4. Pelo exposto, proponho os seguintes:
1) O Chefe do CB, A deverá restituir os subsídios de residência recebidos entre Agosto de 2001 a Maio de 2005, dado que a verba a restituir foi suportada pelos orçamentos dos anos económicos de 2001 a 2005, pelo que a verba a restituir no montante de MOP$39,711.20 recebido entre Agosto de 2001 a Dezembro de 2004 deve ser arredondada para MOP$39,712.00, a verba a restituir de Janeiro a Junho de 2005 é de MOP$4,312.50 e a verba total a restituir é de MOP$44,024.50;
2) A guarda-adjudante, B deverá restituir os subsídios de residência recebidos entre Agosto de 2001 a Junho de 2005, dado que a verba a restituir foi suportada pelos orçamentos dos anos económicos de 2001 a 2005, pelo que a verba a restituir no montante de MOP$39,744.80 recebido entre Agosto de 2001 a Dezembro de 2004 deve ser arredondada para MOP$39,745.00, a verba a restituir de Janeiro a Junho de 2005 é de MOP$5,506.20 e a verba total a restituir é de MOP$45,251.20.
5. Nesta conformidade, pede-se a V. Ex.a que se digne emitir despacho para ajuizar sobre as sugestões acima mencionadas.” (cfr. a proposta constante de fls. 80 a 84 dos autos do Processo Administrativo Instrutor, com supressão dos dados de identificação pessoal, da morada e do nome do banco envolvidos no processo).

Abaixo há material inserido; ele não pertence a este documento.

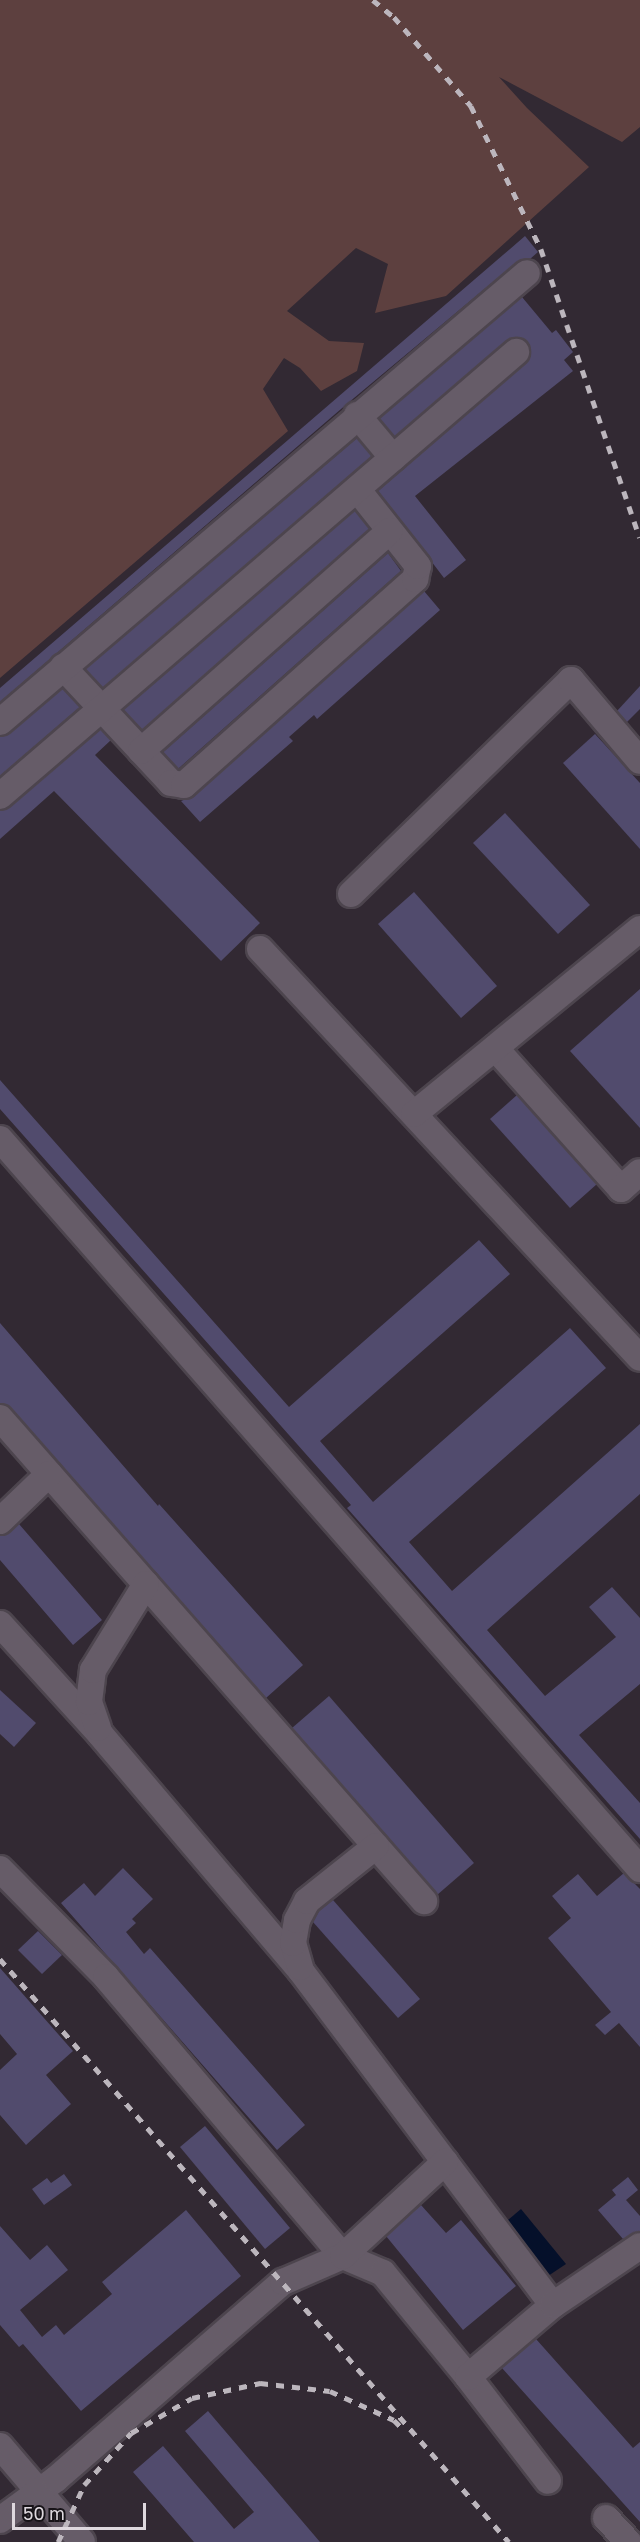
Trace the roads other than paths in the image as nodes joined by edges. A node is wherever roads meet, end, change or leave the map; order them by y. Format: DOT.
graph roads {
  1 [pos="527,273"];
  2 [pos="516,351"];
  3 [pos="357,415"];
  4 [pos="393,458"];
  5 [pos="357,489"];
  6 [pos="390,531"];
  7 [pos="63,667"];
  8 [pos="101,709"];
  9 [pos="0,722"];
  10 [pos="141,751"];
  11 [pos="640,761"];
  12 [pos="0,796"];
  13 [pos="351,894"];
  14 [pos="640,929"];
  15 [pos="260,949"];
  16 [pos="495,1048"];
  17 [pos="414,1114"];
  18 [pos="0,1139"];
  19 [pos="640,1172"];
  20 [pos="640,1358"];
  21 [pos="0,1418"];
  22 [pos="49,1474"];
  23 [pos="0,1521"];
  24 [pos="146,1584"];
  25 [pos="0,1624"];
  26 [pos="100,1734"];
  27 [pos="376,1846"];
  28 [pos="0,1869"];
  29 [pos="640,1869"];
  30 [pos="424,1901"];
  31 [pos="301,1971"];
  32 [pos="445,2162"];
  33 [pos="640,2246"];
  34 [pos="343,2256"];
  35 [pos="553,2305"];
  36 [pos="468,2376"];
  37 [pos="0,2446"];
  38 [pos="548,2481"];
  39 [pos="40,2492"];
  40 [pos="606,2518"];
  41 [pos="0,2520"];
  42 [pos="82,2542"];
  43 [pos="628,2542"];
  1 -- 3 [label="street"];
  2 -- 4 [label="street"];
  3 -- 4 [label="street"];
  3 -- 7 [label="street"];
  4 -- 5 [label="street"];
  5 -- 6 [label="street"];
  5 -- 8 [label="street"];
  6 -- 10 [label="street"];
  6 -- 10 [label="street"];
  7 -- 8 [label="street"];
  7 -- 9 [label="street"];
  8 -- 10 [label="street"];
  8 -- 12 [label="street"];
  11 -- 13 [label="street"];
  14 -- 16 [label="street"];
  15 -- 17 [label="street"];
  16 -- 17 [label="street"];
  16 -- 19 [label="street"];
  17 -- 20 [label="street"];
  18 -- 29 [label="street"];
  21 -- 22 [label="street"];
  22 -- 23 [label="street"];
  22 -- 24 [label="street"];
  24 -- 26 [label="street"];
  24 -- 27 [label="street"];
  25 -- 26 [label="street"];
  26 -- 31 [label="street"];
  27 -- 30 [label="street"];
  27 -- 31 [label="street"];
  28 -- 34 [label="street"];
  31 -- 32 [label="street"];
  32 -- 34 [label="street"];
  32 -- 35 [label="street"];
  33 -- 35 [label="street"];
  34 -- 36 [label="street"];
  34 -- 39 [label="street"];
  35 -- 36 [label="street"];
  36 -- 38 [label="street"];
  37 -- 39 [label="street"];
  39 -- 41 [label="street"];
  39 -- 42 [label="street"];
  40 -- 43 [label="street"];
}
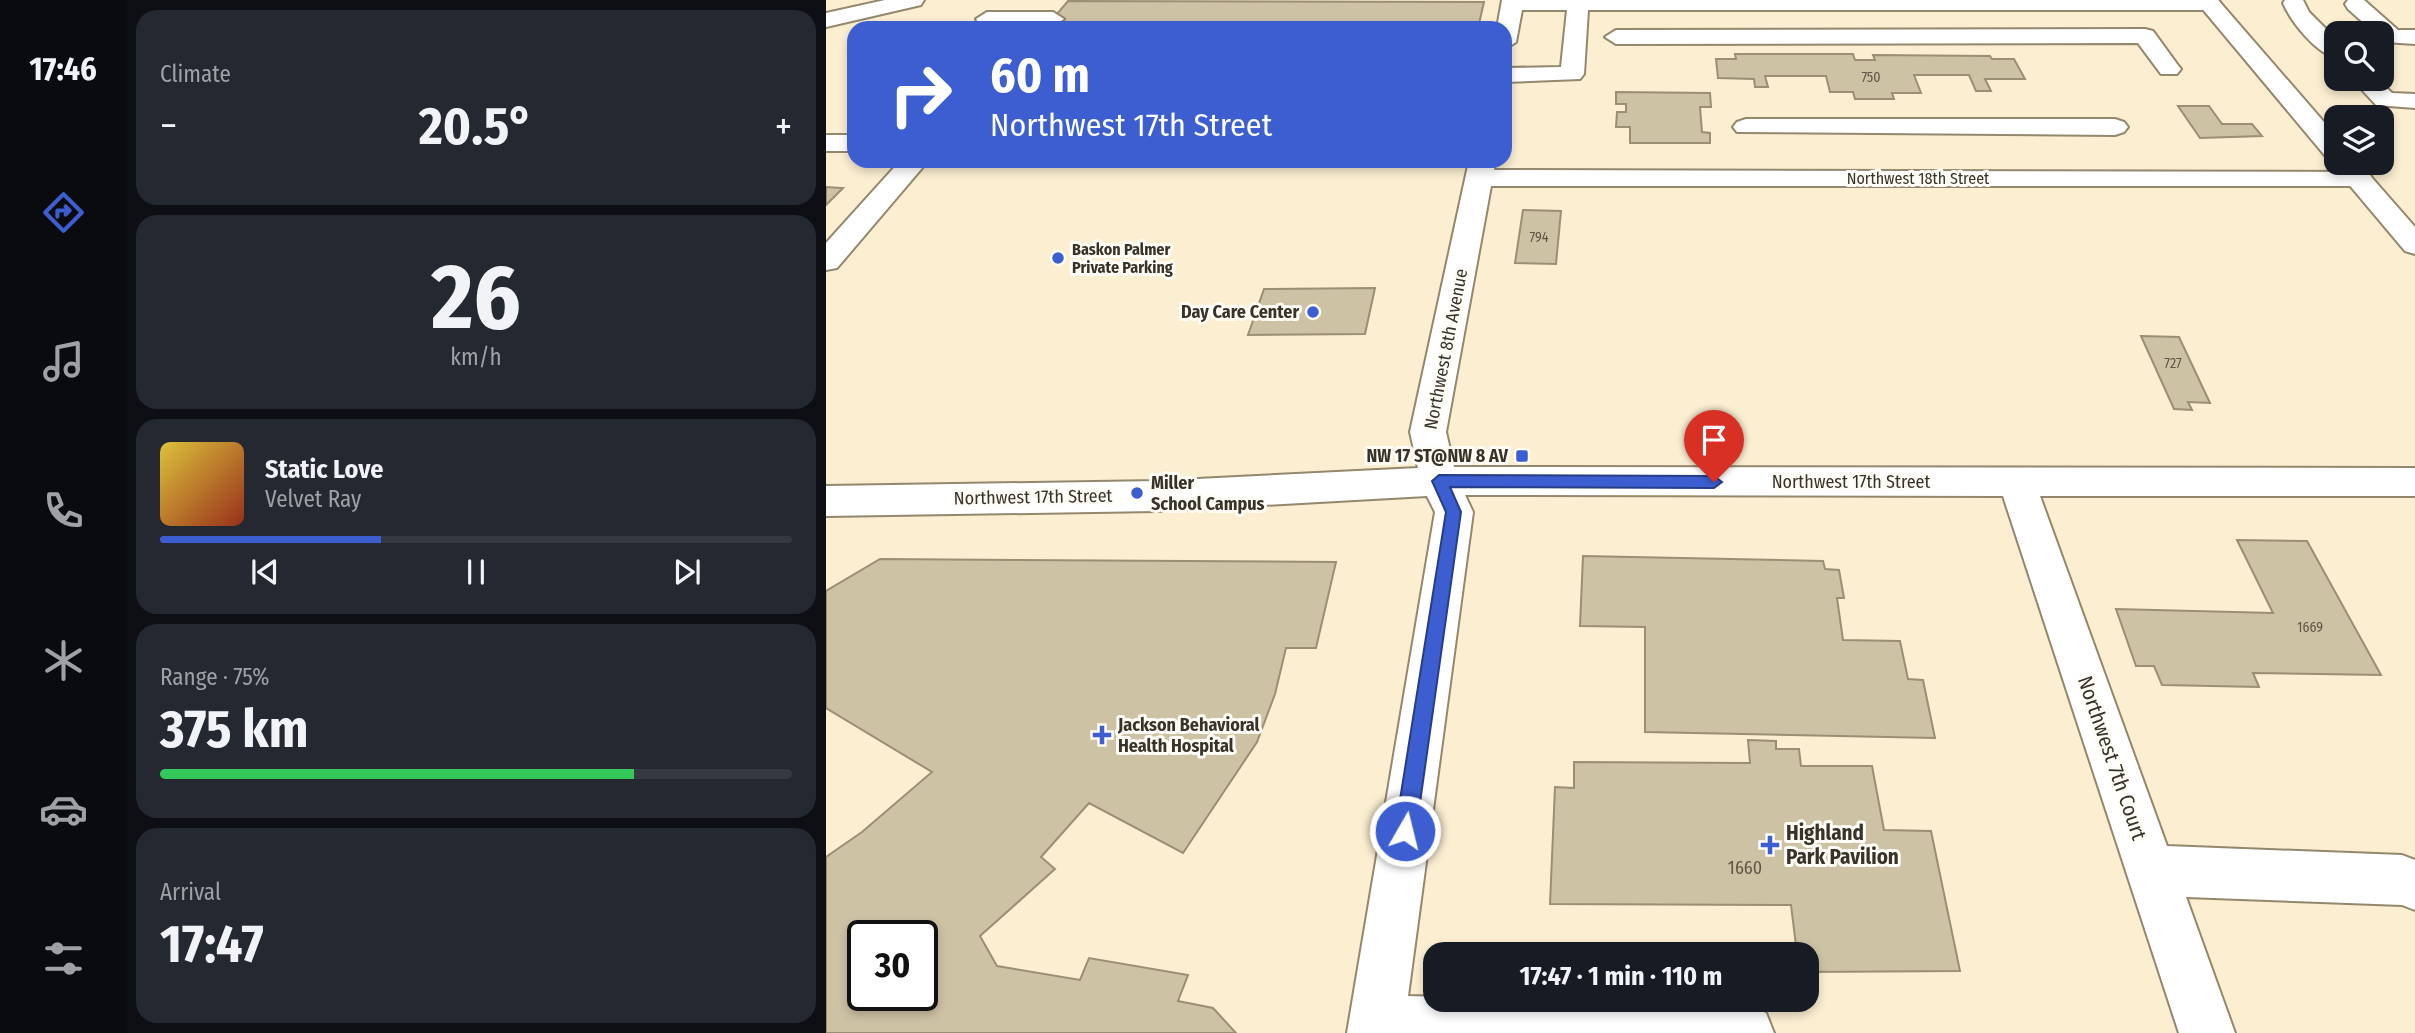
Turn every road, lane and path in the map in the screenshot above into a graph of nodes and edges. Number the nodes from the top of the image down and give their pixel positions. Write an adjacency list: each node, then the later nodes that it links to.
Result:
1 (913, 0): 14 (street)
2 (1513, 2): 8 (street); 15 (street)
3 (1702, 2): 8 (street); 9 (street)
4 (1827, 2): 9 (street); 10 (street)
5 (2048, 2): 6 (street); 10 (street)
6 (2208, 2): 28 (street)
7 (2294, 3): 20 (street)
8 (1578, 4): 22 (street)
9 (1803, 4): 17 (street)
10 (1888, 4): 18 (street)
11 (2356, 4): 19 (street)
12 (1052, 10): 13 (street)
13 (988, 11)
14 (826, 20)
15 (1509, 21)
16 (1616, 37): 17 (street)
17 (1813, 37): 18 (street)
18 (1903, 37): 21 (street)
19 (2415, 37)
20 (2324, 39)
21 (2169, 69)
22 (1512, 75)
23 (2376, 91): 24 (street)
24 (2415, 101)
25 (1746, 127): 26 (street)
26 (1888, 127): 27 (street); 35 (street)
27 (2115, 127)
28 (2324, 138)
29 (826, 143): 30 (street)
30 (847, 143)
31 (909, 168): 37 (street)
32 (1481, 169): 35 (street, Northwest 18th Street); 38 (street, Northwest 8th Avenue)
33 (2324, 171): 35 (street, Northwest 18th Street)
34 (2356, 175): 36 (street)
35 (1905, 178)
36 (2415, 245)
37 (826, 261)
38 (1439, 481): 40 (street, Northwest 17th Street); 41 (street, Northwest 17th Street); 44 (street, Northwest 8th Avenue)
39 (2415, 482): 40 (street, Northwest 17th Street)
40 (2017, 483): 42 (street, Northwest 7th Court)
41 (826, 500)
42 (2151, 871): 43 (street); 46 (street, Northwest 7th Court)
43 (2415, 885)
44 (1375, 1028): 45 (street)
45 (1745, 1033)
46 (2207, 1033)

B) Sobre o assunto referido na mesma proposta, o Director substituto dos Serviços das Forças de Segurança de Macau proferiu em 22 de Julho de 2005 o seguinte despacho:
“O chefe do CB, A, n.º...... e a guarda-adjudante do CPSP, B, n.º......, realizaram em 1992 a segunda hipoteca da casa (Ed......., ...... andar ......) sujeita a encargos de amortização desde 1990 e com remanescente do empréstimo no valor de HK$9,000.00, aonde actualmente habitam, junto ao Banco......, no intuito de pagar as despesas de tratamento. Nos termos do artigo 203.º do Estatuto dos Trabalhadores da Administração Pública de Macau, a atribuição do subsídio de residência tem como objectivo ajudar os seus trabalhadores para fazerem face aos pesados encargos provenientes da habitação, por aí se percebe que, apesar de não ter sido expressado pelo legislador nesta disposição, de acordo com o pensamento legislativo desse subsídio, a amortização referido no n.º 4, al. b) do mesmo artigo deve ser resultante da aquisição da habitação e não tem a ver com o empréstimo contraído pela parte por outros motivos, acrescendo ainda que não é permitido o recebimento do subsídio de residência pela nova hipoteca sobre a mesma fracção, este entendimento é idêntico à opinião descrita no Ofício Circular n.º 0247/DTJ, de 17 de Julho de 2001, pela Direcção dos Serviços de Administração e Função Pública — entidade com atribuições da interpretação do regime jurídico da função pública. Por isso, uma vez que liquidado o empréstimo garantido por 1.ª hipoteca sobre a casa onde habita (em 1990), a parte já não tinha direito ao subsídio de residência da mesma fracção autónoma. Nos termos do regime geral da reposição da quantia indevida para a Administração, a obrigatoriedade de reposição prescreve decorridos cinco anos, ......(continuação no verso desta página)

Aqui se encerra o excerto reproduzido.